═════ Quoted passage ═════
@Sarahcoggles Wow! Are you aggressive like this to your patients?
I find it hard to believe you really are a GP writing the way you are here. (Anyone can say they are anything on a forum).
I don't like the way you talk about GPs as if you know exactly what we're all thinking and what you have to say to bend us to your will.
Bend us to your will? So you treat a consultation like a battle field or a confrontation?
The essence of NICE meno guidance and the BMS is that dr and patient are equal partners. You as a GP are supposed to listen and advise women of the risks of HRT, then they make up their minds. Unless there are sound medical reasons to refuse HRT, (and very sound reasons, not your own bias) then you are supposed to offer what women want.
I think GPs should be trusted to know what they're doing and prescribe appropriately
But many don't.
Spend a week on this forum and you will find most (and I mean that!) GPs who women here are seeing, do not know much about HRT. Why should they? They don't get any training unless the sign up for it as CPD. It's not covered at med school.
There are cases on this forum daily of women being given the wrong type, OR just as often, being told they can't have HRT for the wrong reasons (often migraine is quoted, or high BP, or they are too young, too old).
They are given continuous when they need sequential, they are given Oestrogel to use on their vulvas (FGS!), they are told they can't have systemic HRT and topical estrogen,.....and the list goes on.
And I've not even started on the sheer scandal of medicating women with ADs instead of HRT. Yes, ADs have a place but they are not first line treatment as stated by NICE. They are for women who cannot use HRT for very sound medical reasons.
I'd also suggest that if you have a lot of your own patients who don't get on with HRT, maybe your prescribing is not quite what it could be. IME here, many GPs lack the knowledge to tweak doses, try different types, whereas specialists do and get better results with their patients.
Out of interest, how has your own menopause training developed over 25 years?
Do you attend the annual BMS conference? Do you update you knowledge on their courses? Do you read the latest research papers or talk to menopause experts like Prof Nick Panay?
═════
### What to produce
Repeat the forum reply about GPs and HRT word for word, starting at "Spend a week" and ending at "young, too old).".
═════ Recorded data ═════
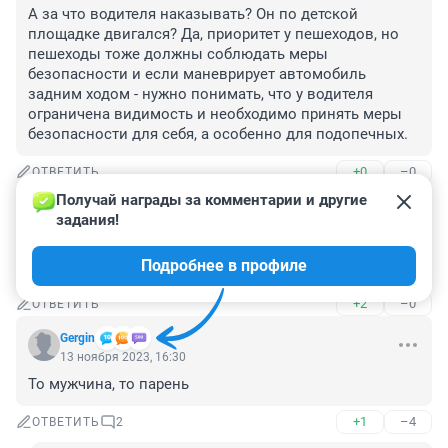
А за что водителя наказывать? Он по детской 
площадке двигался? Да, приоритет у пешеходов, но 
пешеходы тоже должны соблюдать меры 
безопасности и если маневрирует автомобиль 
задним ходом - нужно понимать, что у водителя 
ограничена видимость и необходимо принять меры 
безопасности для себя, а особенно для подопечных.
+0
–0
ОТВЕТИТЬ
Получай награды за комментарии и другие 
Гость
13 ноября 2023, 19:57
задания!
Опять по телефону? А за детьми , кто будет смотреть?
Подробнее в профиле
😂😂😂😜
+2
–0
ОТВЕТИТЬ
Gergin
13 ноября 2023, 16:30
То мужчина, то парень
+1
–4
ОТВЕТИТЬ
2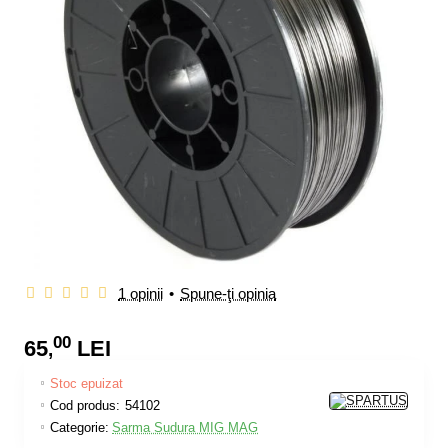
1 opinii
•
Spune-ţi opinia
00
65
LEI
,
Stoc epuizat
Cod produs:
54102
Categorie:
Sarma Sudura MIG MAG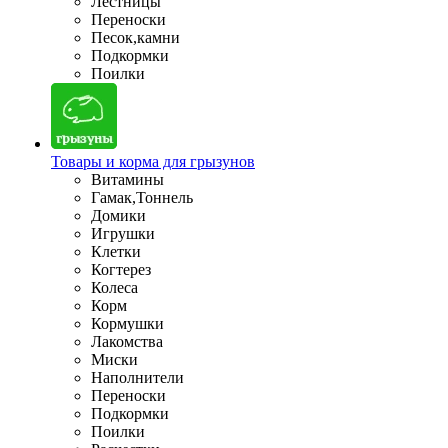
Лестницы
Переноски
Песок,камни
Подкормки
Поилки
Товары и корма для грызунов
Витамины
Гамак,Тоннель
Домики
Игрушки
Клетки
Когтерез
Колеса
Корм
Кормушки
Лакомства
Миски
Наполнители
Переноски
Подкормки
Поилки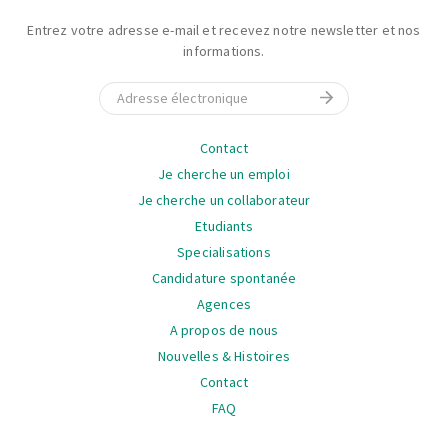
Entrez votre adresse e-mail et recevez notre newsletter et nos
informations.
E-mail
La
Contact
navigation
Je cherche un emploi
Je cherche un collaborateur
Etudiants
Specialisations
Candidature spontanée
Agences
A propos de nous
Nouvelles & Histoires
Contact
FAQ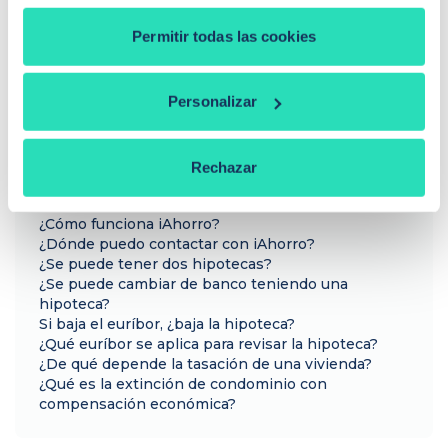
¿Buscas hipoteca?
Permitir todas las cookies
Te ayudo a conseguir las mejores condiciones para
ti
Personalizar
Llamadme
Rechazar
PREGUNTAS FRECUENTES
¿Cómo funciona iAhorro?
¿Dónde puedo contactar con iAhorro?
¿Se puede tener dos hipotecas?
¿Se puede cambiar de banco teniendo una
hipoteca?
Si baja el euríbor, ¿baja la hipoteca?
¿Qué euríbor se aplica para revisar la hipoteca?
¿De qué depende la tasación de una vivienda?
¿Qué es la extinción de condominio con
compensación económica?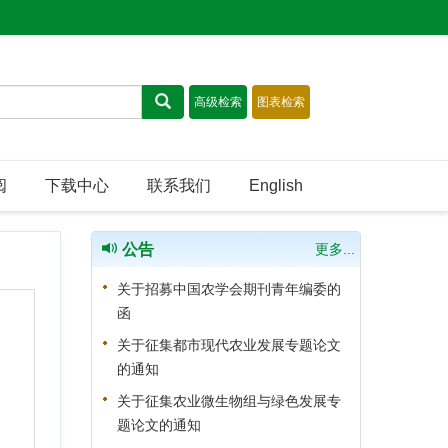
阅
下载中心
联系我们
English
公告
更多...
关于招募中国农学会期刊青年编委的
函
关于征集都市现代农业发展专题论文
的通知
关于征集农业微生物组与绿色发展专
题论文的通知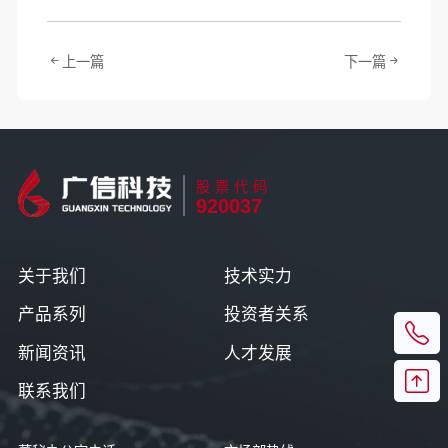
上一篇
下一篇
股票代码
920037
关于我们
技术实力
产品系列
投资者关系
新闻资讯
人才发展
联系我们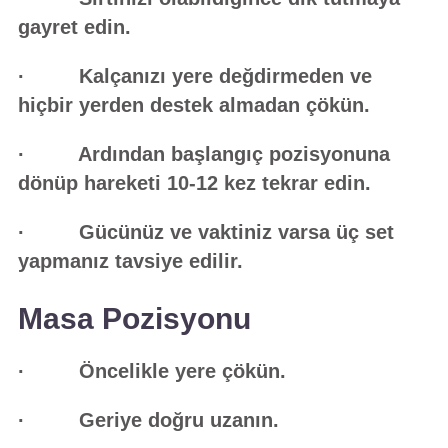
gayret edin.
· Kalçanızı yere değdirmeden ve
hiçbir yerden destek almadan çökün.
· Ardından başlangıç pozisyonuna
dönüp hareketi 10-12 kez tekrar edin.
· Gücünüz ve vaktiniz varsa üç set
yapmanız tavsiye edilir.
Masa Pozisyonu
· Öncelikle yere çökün.
· Geriye doğru uzanın.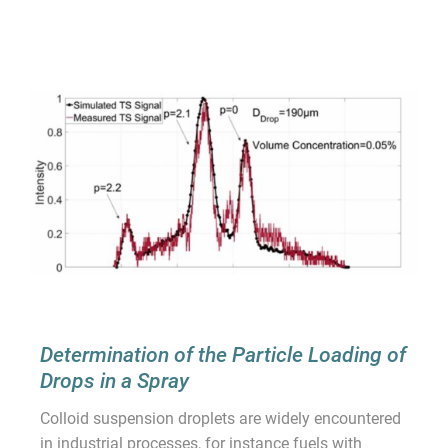
Determination of the Particle Loading of
Drops in a Spray
Colloid suspension droplets are widely encountered
in industrial processes, for instance fuels with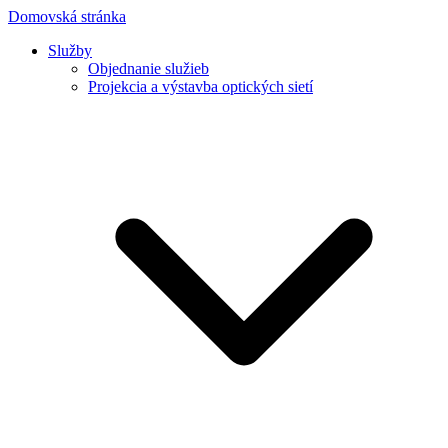
Domovská stránka
Služby
Objednanie služieb
Projekcia a výstavba optických sietí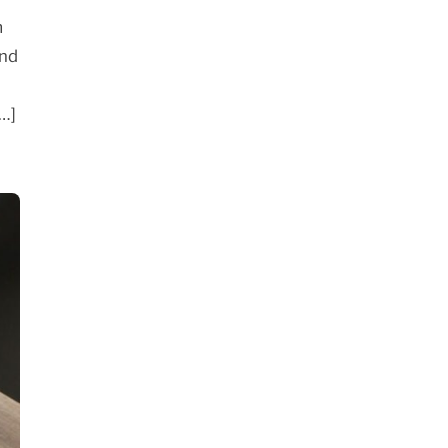
m
und
…]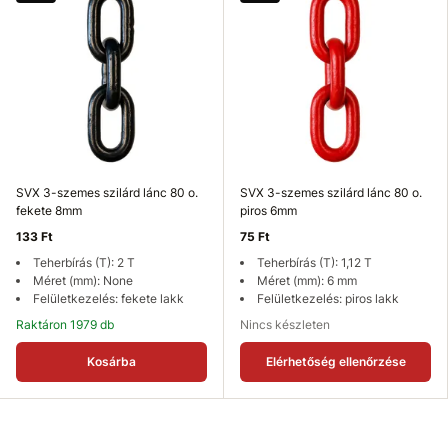
SVX 3-szemes szilárd lánc 80 o.
SVX 3-szemes szilárd lánc 80 o.
fekete 8mm
piros 6mm
133 Ft
75 Ft
Teherbírás (T): 2 T
Teherbírás (T): 1,12 T
Méret (mm): None
Méret (mm): 6 mm
Felületkezelés: fekete lakk
Felületkezelés: piros lakk
Raktáron 1979 db
Nincs készleten
Kosárba
Elérhetőség ellenőrzése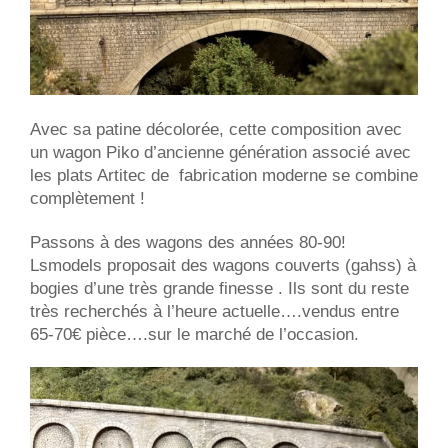
Avec sa patine décolorée, cette composition avec
un wagon Piko d’ancienne génération associé avec
les plats Artitec de fabrication moderne se combine
complètement !
Passons à des wagons des années 80-90!
Lsmodels proposait des wagons couverts (gahss) à
bogies d’une très grande finesse . Ils sont du reste
très recherchés à l’heure actuelle….vendus entre
65-70€ pièce….sur le marché de l’occasion.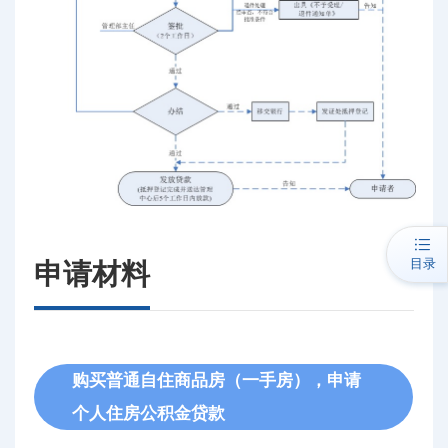
目录
申请材料
购买普通自住商品房（一手房），申请
个人住房公积金贷款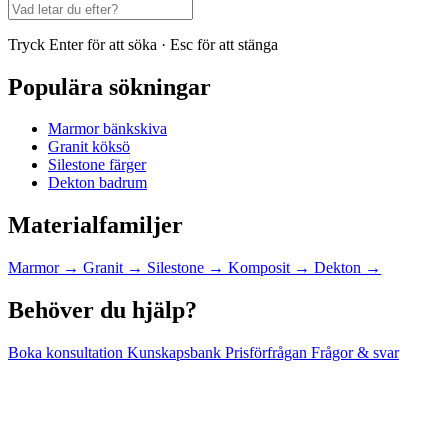
Tryck Enter för att söka · Esc för att stänga
Populära sökningar
Marmor bänkskiva
Granit köksö
Silestone färger
Dekton badrum
Materialfamiljer
Marmor
→
Granit
→
Silestone
→
Komposit
→
Dekton
→
Behöver du hjälp?
Boka konsultation
Kunskapsbank
Prisförfrågan
Frågor & svar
═════
### Answer to this exercise
Spend a week on this forum and you will find most (and I mean that!) GPs who women here are seeing, do not know much about HRT. Why should they? They don't get any training unless the sign up for it as CPD. It's not covered at med school.
There are cases on this forum daily of women being given the wrong type, OR just as often, being told they can't have HRT for the wrong reasons (often migraine is quoted, or high BP, or they are too young, too old).